Читаем Любовь - только слово полностью

На улице я должен остановиться и прийти в себя, но не потому что я причинил себе боль, а потому что Геральдина так обидела меня.

Сейчас сильный снегопад. Под сиденьем в моей машине лежит бутылка коньяку. Делаю глоток. Затем еще один. После второго глотка мне следует преодолеть себя. Это страх. Делая второй глоток, я подумал о Верене. Послезавтра она возвращается. Итак, Геральдина и Лео против нас. И если еще хоть один только раз маленький Ганси рассвирепеет по отношению ко мне или скажет Геральдине хотя бы одно слово… Единственное слово: Лорд. Еще глоток.

Что я могу сделать? У меня нет денег. Я весь в долгах. Мать скоро попадет в сумасшедший дом. Ожидать чего-либо от отца нет никакого смысла. Школу закончу только через год. Я не в состоянии прокормить Верену и Эвелин. Если Геральдина разоблачит нас, то почтенный господин Лорд вновь ввергнет Верену в нищету, из которой она выбралась.

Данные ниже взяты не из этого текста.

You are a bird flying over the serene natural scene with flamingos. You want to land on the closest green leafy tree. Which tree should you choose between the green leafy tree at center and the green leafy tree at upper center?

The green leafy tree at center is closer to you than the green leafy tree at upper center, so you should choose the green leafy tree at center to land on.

Кому я могу довериться, у кого спросить совета? Нет ни одного такого человека. У меня две записки. На них буквы, которые мой отец и господин Лорд прокололи в книгах. А что, если мне, чтобы защитить Верену, шантажировать ее мужа этими записками? Своего отца шантажировать я не могу. А господина Лорда? И где же книга? — спросит он меня. — Ступайте-ка в полицию и расскажите там эту идиотскую историю, дорогой друг.

Где, собственно, книга?

Минуту.

Итак, есть две книги.

«Дюбук» находится в библиотеке моего отца в Эхтернахе, если она еще там, а не сожжена давно. Но у меня же есть книга Макиавелли. Она лежит в моей дорожной сумке. А господин Лорд вернется домой лишь через два дня. У Ноа замечательный фотоаппарат. Я смогу сфотографировать страницы. Главное, чтобы проколы были хорошо видны. Тогда стало бы возможным в случае необходимости деликатно указать господину Лорду на то, что у меня есть эти страницы.

Это метод Лео.

Значит, я не лучше его. Может быть, и господин Лео любит какую-нибудь женщину, которую он должен защищать? Неужели любовь действительно всего лишь слово? С другой стороны, является ли политика благородным делом? Военная служба? Бизнес? Бизнес, которым занимается мой отец? Тетя Лиззи? Стоп! Иначе я сойду с ума.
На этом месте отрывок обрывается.